§ **Task details**
For each line in the data below that holds "Knitting", return a copy.

§ **Excerpts from a dataset**
* * *

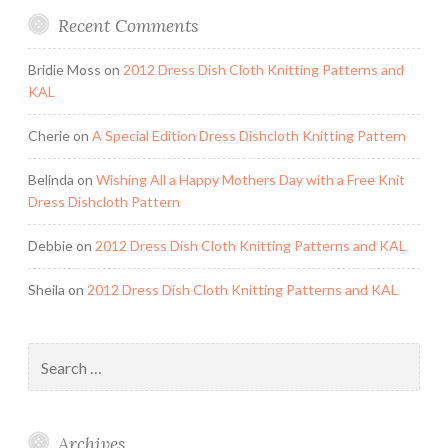
Recent Comments
Bridie Moss
on
2012 Dress Dish Cloth Knitting Patterns and
KAL
Cherie
on
A Special Edition Dress Dishcloth Knitting Pattern
Belinda
on
Wishing All a Happy Mothers Day with a Free Knit
Dress Dishcloth Pattern
Debbie
on
2012 Dress Dish Cloth Knitting Patterns and KAL
Sheila
on
2012 Dress Dish Cloth Knitting Patterns and KAL
Search
for:
Archives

* * *

§ **Result of this exercise**
2012 Dress Dish Cloth Knitting Patterns and
A Special Edition Dress Dishcloth Knitting Pattern
2012 Dress Dish Cloth Knitting Patterns and KAL
2012 Dress Dish Cloth Knitting Patterns and KAL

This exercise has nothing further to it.